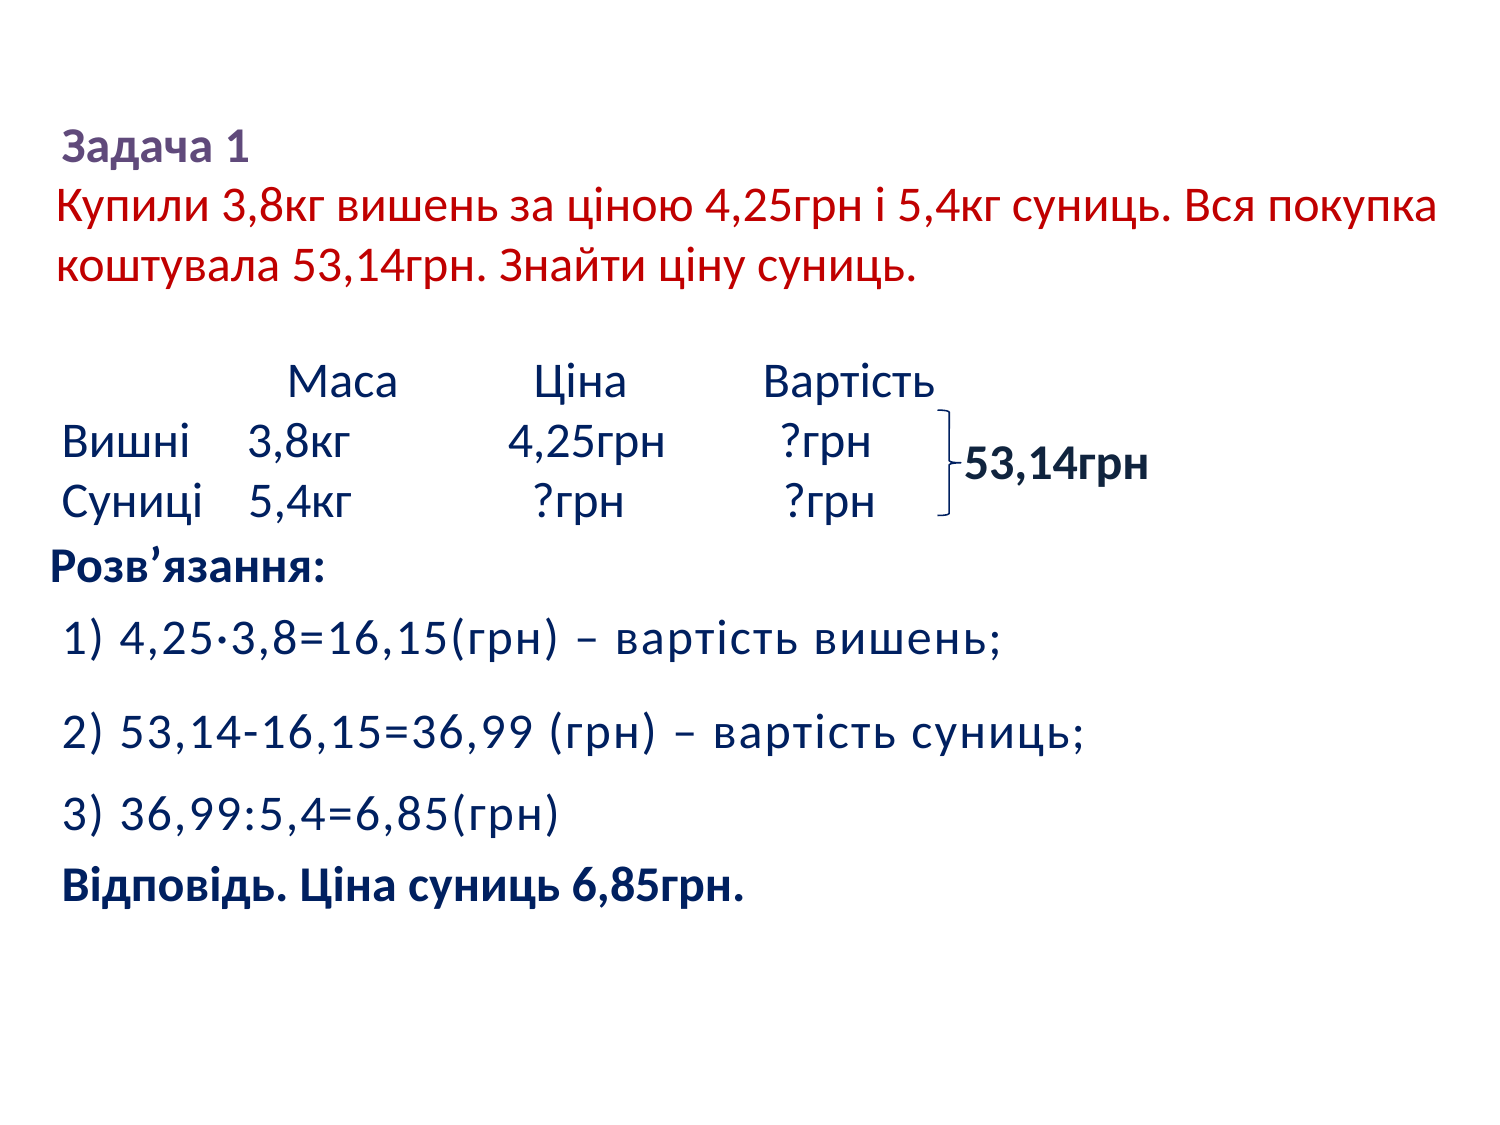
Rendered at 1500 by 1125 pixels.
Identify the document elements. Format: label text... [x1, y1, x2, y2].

text_box 53,14грн [950, 421, 1207, 497]
text_box Відповідь. Ціна суниць 6,85грн. [46, 843, 1090, 919]
text_box Купили 3,8кг вишень за ціною 4,25грн і 5,4кг суниць. Вся покупка коштувала 53,14грн. Знайти ціну суниць. [40, 163, 1459, 299]
text_box 1) 4,25·3,8=16,15(грн) – вартість вишень; [46, 597, 1090, 673]
text_box 2) 53,14-16,15=36,99 (грн) – вартість суниць; [46, 691, 1137, 767]
text_box 3) 36,99:5,4=6,85(грн) [46, 773, 1137, 849]
text_box Розв’язання: [35, 524, 399, 600]
text_box Маса Ціна Вартість Вишні 3,8кг 4,25грн ?грн Суниці 5,4кг ?грн ?грн [46, 339, 1231, 535]
text_box Задача 1 [46, 105, 411, 163]
text_box [937, 409, 962, 517]
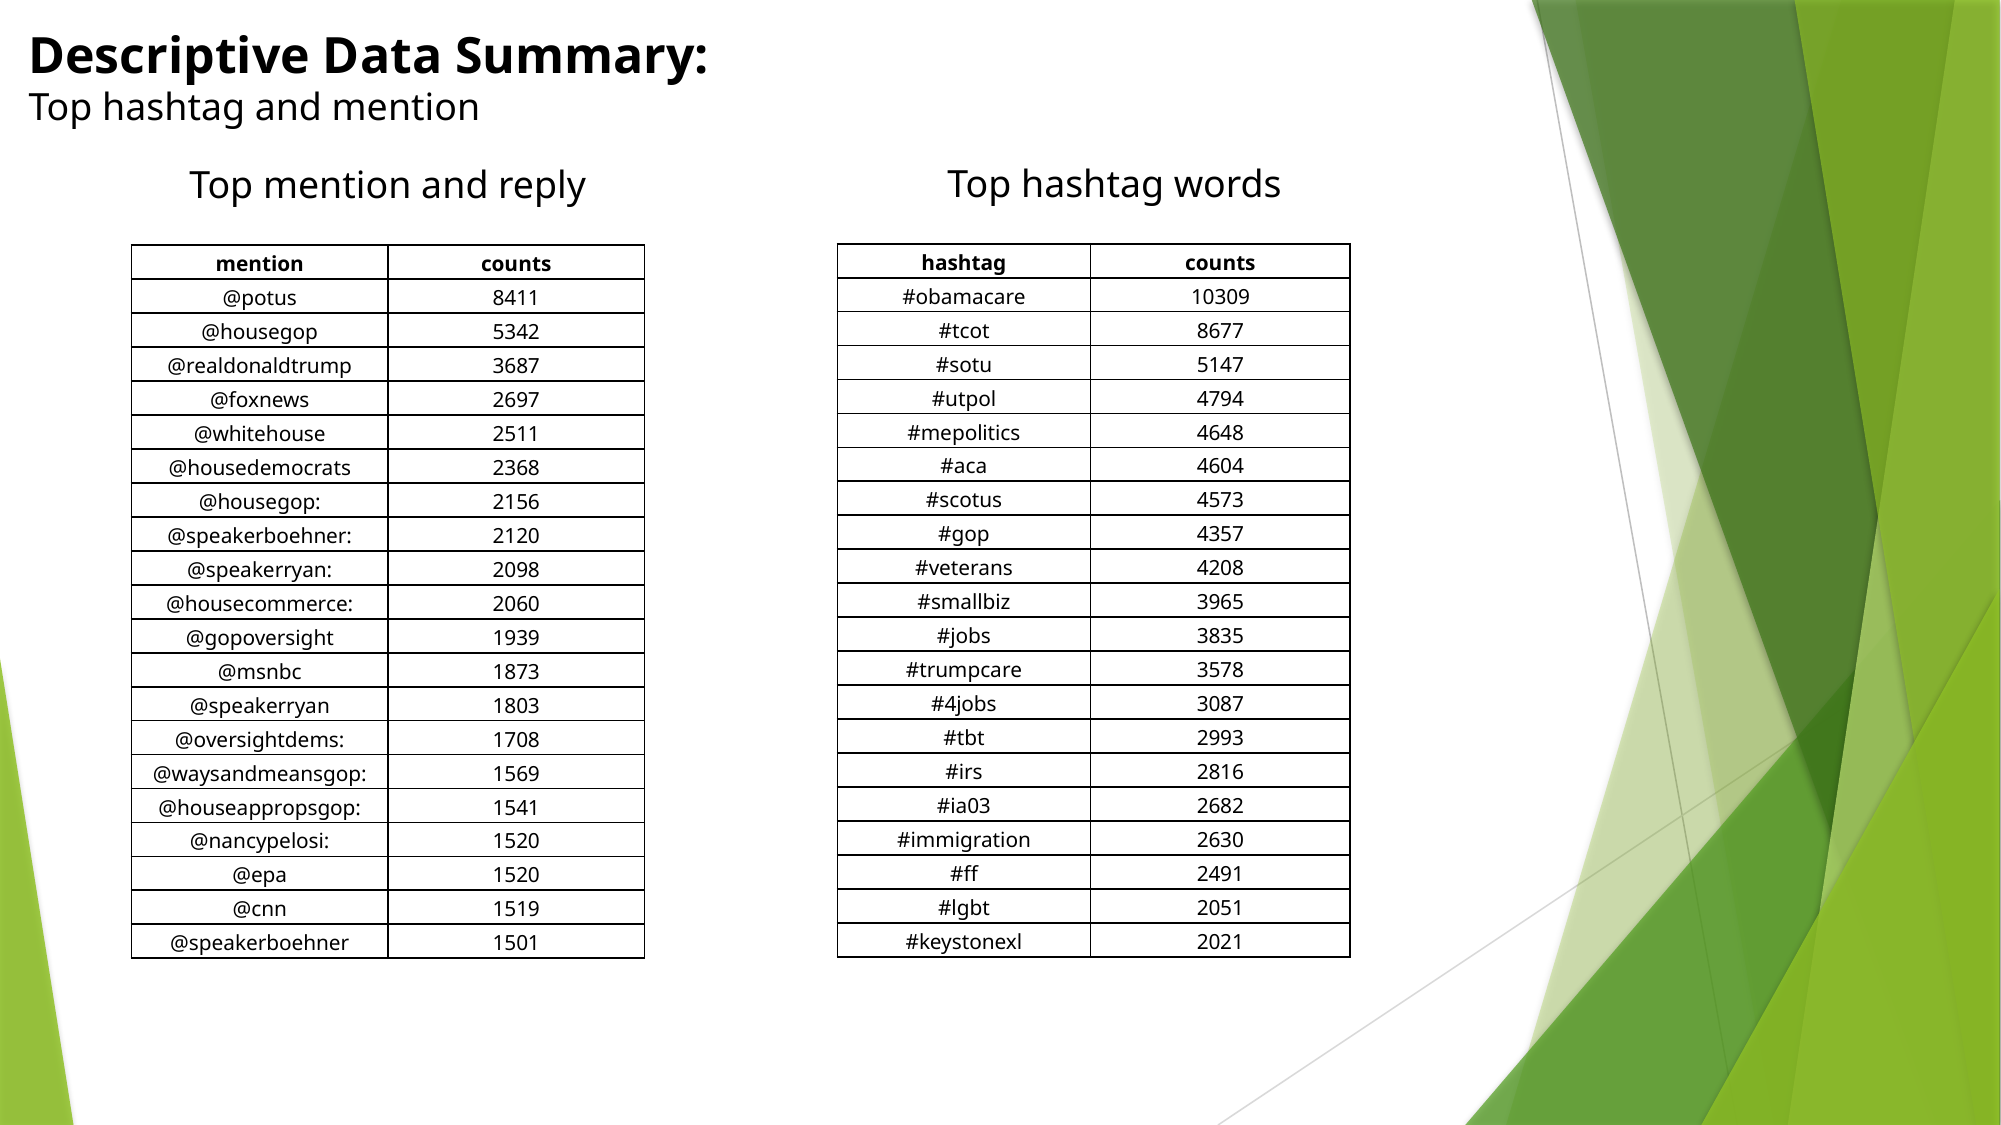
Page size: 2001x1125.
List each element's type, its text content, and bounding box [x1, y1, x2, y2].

table_cell #immigration [838, 822, 1090, 854]
table_cell 2511 [389, 416, 644, 448]
table_cell 10309 [1091, 279, 1349, 311]
table_cell 2993 [1091, 720, 1349, 752]
table_cell 5342 [389, 314, 644, 346]
table_cell #scotus [838, 482, 1090, 514]
text_box Top mention and reply [157, 153, 619, 214]
table_header hashtag [838, 245, 1090, 277]
table_cell 1873 [389, 654, 644, 686]
table_cell @speakerryan [132, 688, 387, 720]
table_header counts [389, 246, 644, 278]
table_cell 1520 [389, 857, 644, 889]
table_cell @oversightdems: [132, 721, 387, 754]
table_cell 8411 [389, 280, 644, 312]
table_cell @housecommerce: [132, 586, 387, 618]
table_cell @speakerboehner [132, 925, 387, 957]
table_cell 1708 [389, 721, 644, 754]
table_cell 3687 [389, 348, 644, 380]
table_cell 1519 [389, 891, 644, 923]
table_cell #aca [838, 448, 1090, 480]
table_cell #trumpcare [838, 652, 1090, 684]
table_cell 1541 [389, 789, 644, 822]
table_cell #mepolitics [838, 414, 1090, 447]
table_cell @speakerboehner: [132, 518, 387, 550]
table_cell 2816 [1091, 754, 1349, 786]
table_cell 2051 [1091, 890, 1349, 922]
table_cell @msnbc [132, 654, 387, 686]
table_cell @gopoversight [132, 620, 387, 652]
text_box Top hashtag words [884, 152, 1345, 213]
table_cell #keystonexl [838, 924, 1090, 956]
table_cell @waysandmeansgop: [132, 755, 387, 788]
table_cell 4604 [1091, 448, 1349, 480]
table_cell 5147 [1091, 346, 1349, 379]
table_cell 1501 [389, 925, 644, 957]
table_cell 2021 [1091, 924, 1349, 956]
table_cell 2491 [1091, 856, 1349, 888]
table_cell #obamacare [838, 279, 1090, 311]
table_cell #veterans [838, 550, 1090, 582]
table_cell 8677 [1091, 312, 1349, 345]
table_cell 4573 [1091, 482, 1349, 514]
table_cell #4jobs [838, 686, 1090, 718]
table_cell 1520 [389, 823, 644, 856]
table_cell #tbt [838, 720, 1090, 752]
table_cell 4794 [1091, 380, 1349, 413]
table_cell 3965 [1091, 584, 1349, 616]
table_cell #jobs [838, 618, 1090, 650]
table_cell 4208 [1091, 550, 1349, 582]
table_cell @cnn [132, 891, 387, 923]
table_cell 3087 [1091, 686, 1349, 718]
table_cell @housegop: [132, 484, 387, 516]
table_cell @housegop [132, 314, 387, 346]
table_cell #gop [838, 516, 1090, 548]
table_cell 2368 [389, 450, 644, 482]
table_header counts [1091, 245, 1349, 277]
table_cell 2156 [389, 484, 644, 516]
table_cell #ia03 [838, 788, 1090, 820]
table_cell @speakerryan: [132, 552, 387, 584]
table_cell #sotu [838, 346, 1090, 379]
table_cell @houseappropsgop: [132, 789, 387, 822]
table_cell 4357 [1091, 516, 1349, 548]
table_cell @potus [132, 280, 387, 312]
table_cell 2060 [389, 586, 644, 618]
table_cell #lgbt [838, 890, 1090, 922]
table_cell 2120 [389, 518, 644, 550]
table_cell 4648 [1091, 414, 1349, 447]
table_cell 3835 [1091, 618, 1349, 650]
table_cell @whitehouse [132, 416, 387, 448]
table_cell 1803 [389, 688, 644, 720]
table_cell #irs [838, 754, 1090, 786]
table_header mention [132, 246, 387, 278]
table_cell @foxnews [132, 382, 387, 414]
table_cell #utpol [838, 380, 1090, 413]
table_cell #ff [838, 856, 1090, 888]
table_cell @nancypelosi: [132, 823, 387, 856]
table_cell #smallbiz [838, 584, 1090, 616]
table_cell 2630 [1091, 822, 1349, 854]
text_box Descriptive Data Summary: Top hashtag and mention [13, 15, 1589, 136]
table_cell 2697 [389, 382, 644, 414]
table_cell 1569 [389, 755, 644, 788]
table_cell 3578 [1091, 652, 1349, 684]
table_cell #tcot [838, 312, 1090, 345]
table_cell @housedemocrats [132, 450, 387, 482]
table_cell @epa [132, 857, 387, 889]
table_cell 2098 [389, 552, 644, 584]
table_cell @realdonaldtrump [132, 348, 387, 380]
table_cell 1939 [389, 620, 644, 652]
table_cell 2682 [1091, 788, 1349, 820]
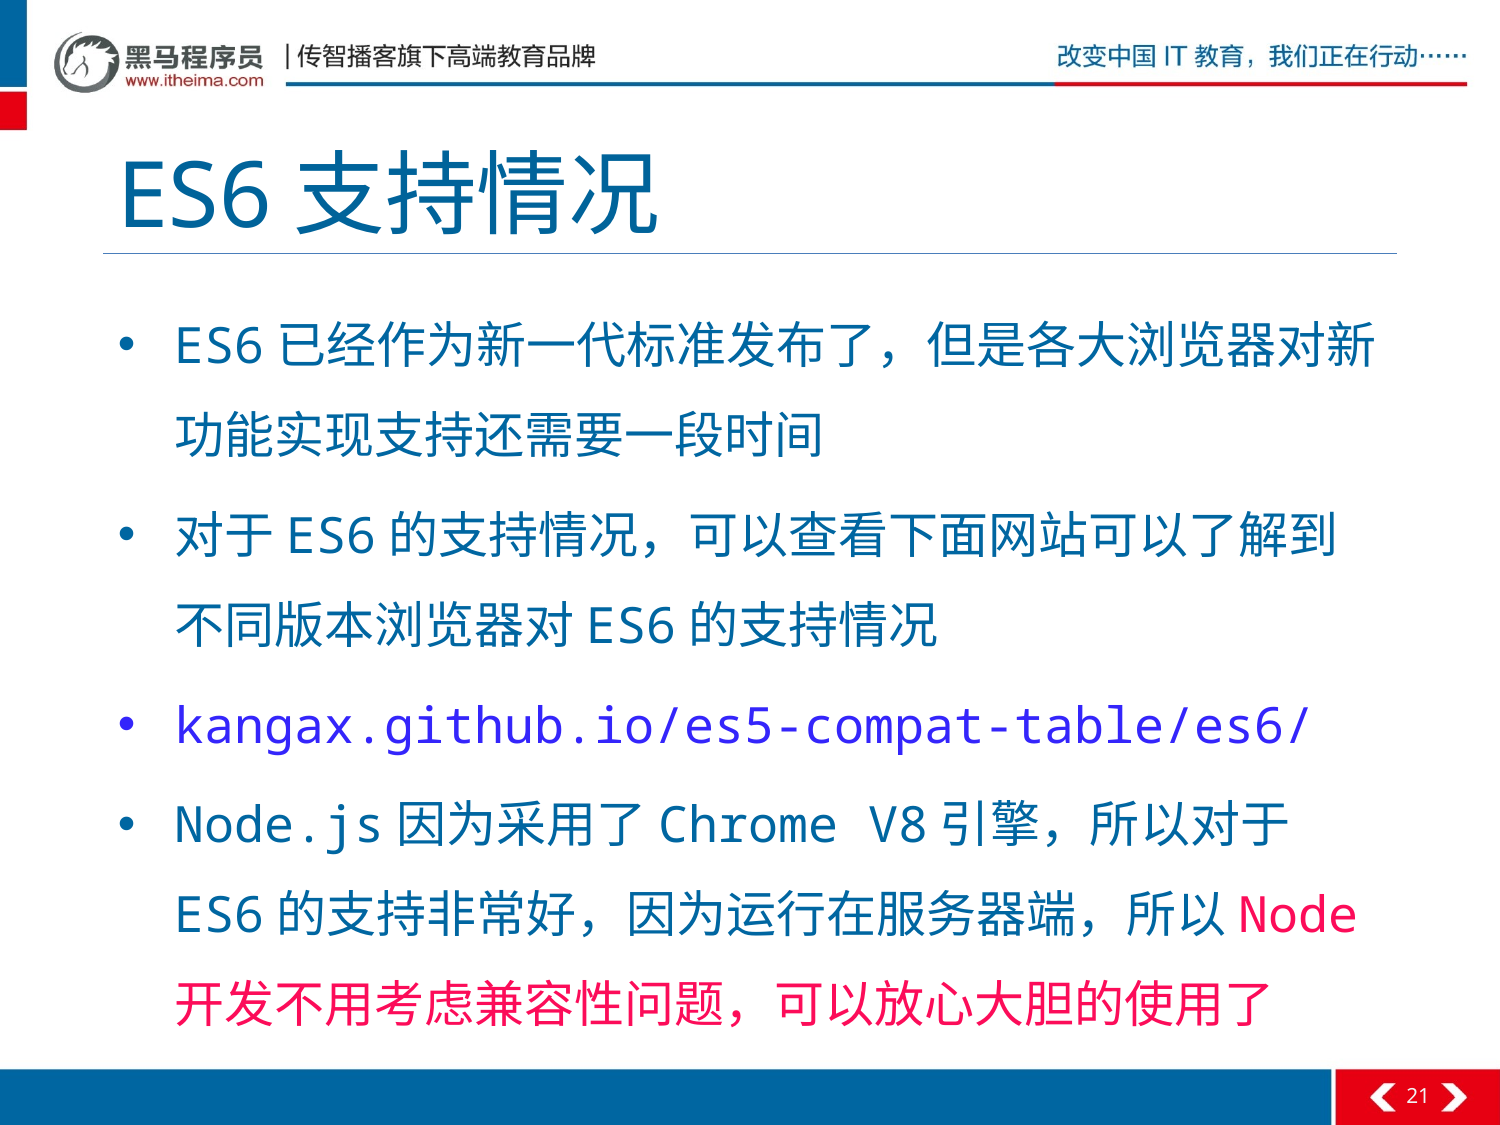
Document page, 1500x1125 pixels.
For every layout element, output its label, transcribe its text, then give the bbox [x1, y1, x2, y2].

slide_number 21 [1336, 1070, 1500, 1124]
list ES6已经作为新一代标准发布了，但是各大浏览器对新功能实现支持还需要一段时间 对于ES6的支持情况，可以查看下面网站可以了解到不同版本浏览器对ES6的支持情况 kangax.github.io/es5-compat-table/es6/ Node.js因为采用了Chrome V8引擎，所以对于ES6的支持非常好，因为运行在服务器端，所以Node开发不用考虑兼容性问题，可以放心大胆的使用了 [103, 275, 1397, 1040]
title ES6支持情况 [103, 95, 1397, 254]
picture [0, 0, 1500, 1125]
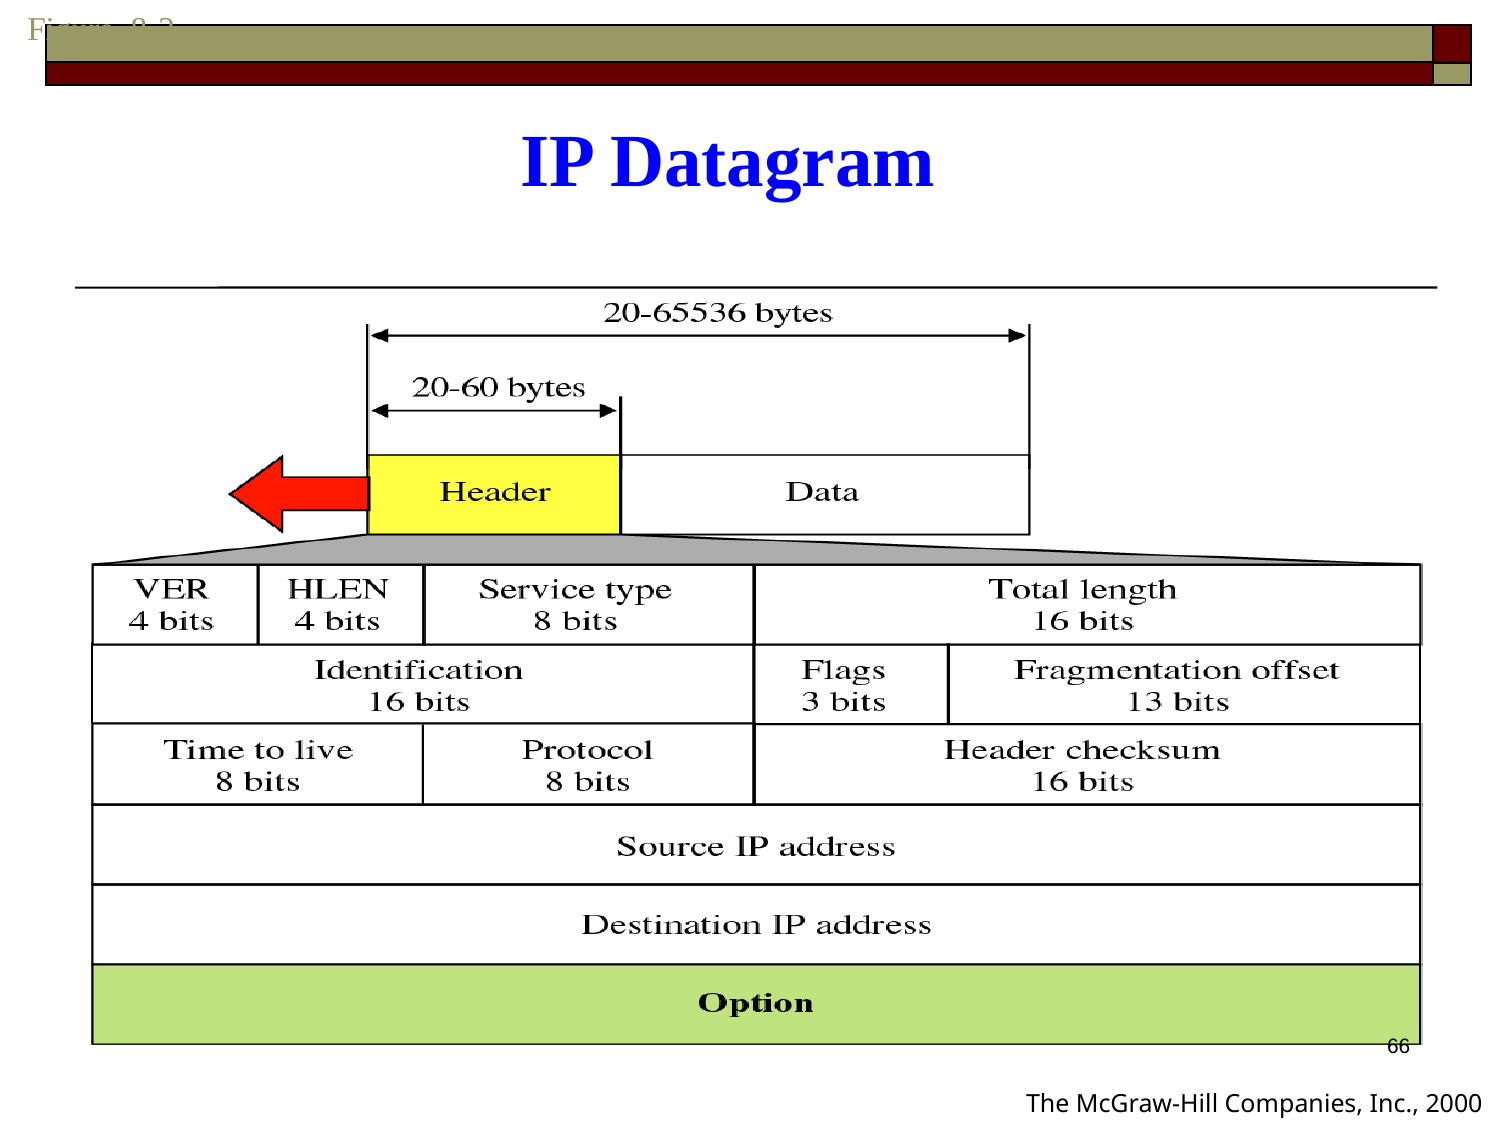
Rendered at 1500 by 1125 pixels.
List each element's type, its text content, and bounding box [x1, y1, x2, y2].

◇ ◇ ◇ ◇ ◇ ◇ ◇

Using the material above, gather every line that includes "вишень".

Task solution |
text_box Купили 3,8кг вишень за ціною 4,25грн і 5,4кг суниць. Вся покупка коштувала 53,14грн. Знайти ціну суниць. [40, 163, 1459, 299]
text_box 1) 4,25·3,8=16,15(грн) – вартість вишень; [46, 597, 1090, 673]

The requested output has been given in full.